Every year I watch the "anniversary" broadcasts. And this year I am recording a few. I just watched one on the Smithsonian Channel (didn't even know that one existed, let alone that I had it). It was about "artifacts" donated to the museum from that day's attacks. From an ironworker's tools, that he used to help recover the lost, to someone's briefcase that was recovered. She was on I believe the 106th floor and she survived. She couldn't believe it was found, let alone that this person returned it to her. A paramedic who was lost saving lives at the Pentagon...his badge. A battalion chief's gear from one of the firehouses. I think the most poignant one was some photos a couple who lived a few blocks from the WTC and had a ridiculous view of the towers being hit and falling, had taken from their home. The curator had asked them why they thought to take them.
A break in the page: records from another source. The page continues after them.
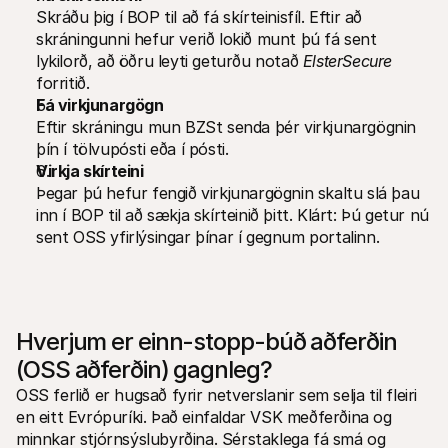
Skráðu þig í BOP til að fá skírteinisfíl. Eftir að 
skráningunni hefur verið lokið munt þú fá sent 
lykilorð, að öðru leyti geturðu notað 
ElsterSecure
forritið.
Fá virkjunargögn
Eftir skráningu mun BZSt senda þér virkjunargögnin 
þín í tölvupósti eða í pósti.
Virkja skírteini
Þegar þú hefur fengið virkjunargögnin skaltu slá þau 
inn í BOP til að sækja skírteinið þitt. Klárt: Þú getur nú 
sent OSS yfirlýsingar þínar í gegnum portalinn.
Hverjum er einn-stopp-búð aðferðin 
(OSS aðferðin) gagnleg?
OSS ferlið er hugsað fyrir netverslanir sem selja til fleiri 
en eitt Evrópuríki. Það einfaldar VSK meðferðina og 
minnkar stjórnsýslubyrðina. Sérstaklega fá smá og 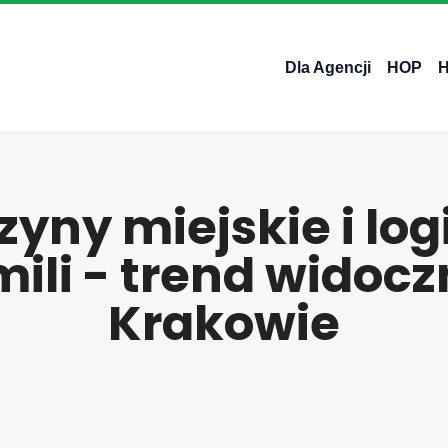
Dla Agencji
HOP
yny miejskie i log
mili - trend widoc
Krakowie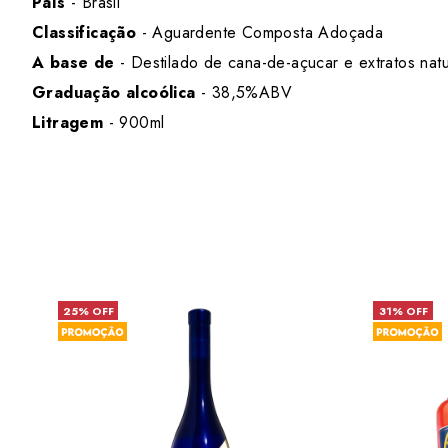
País
- Brasil
Classificação
- Aguardente Composta Adoçada
A base de
- Destilado de cana-de-açucar e extratos natu
Graduação alcoólica
- 38,5%ABV
Litragem
- 900ml
25% OFF
31% OFF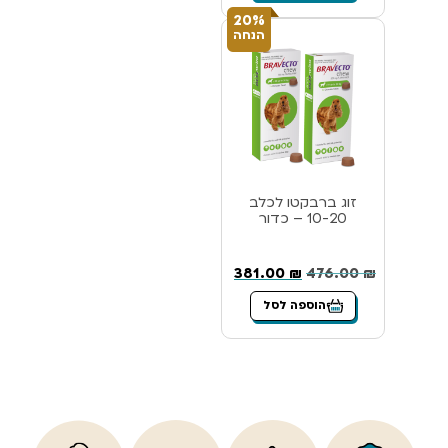
20%
הנחה
זוג ברבקטו לכלב
10-20 – כדור
381.00
₪
476.00
₪
הוספה לסל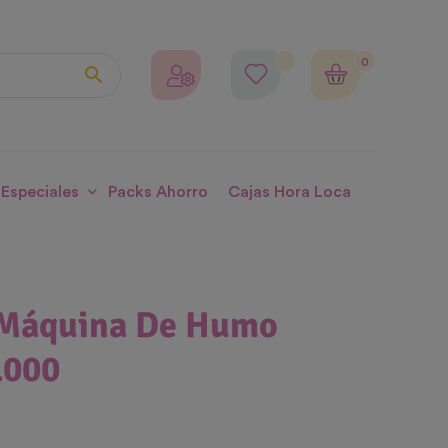
0

 Especiales
Packs Ahorro
Cajas Hora Loca
 Máquina De Humo
1000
The photographer had said "to silence the screaming". They were and are amazing photos. Very surreal. It captured the horror on everyone's faces like nothing I'd ever seen yet.
I see a few friends who enlisted after that all happened, and a few that already were active, and that were quickly called up and deployed to fight a war in the wrong place, for the wrong reasons. And I remember their "joy" when Bin Laden was captured and killed. The images of the FDNY and the NYPD cheering at that news ticker are pretty incredible.
I will never ever forget that moment, or anything from that day, or week. And I hope that the rest of us don't either. We can grow and move on, but we have to remember.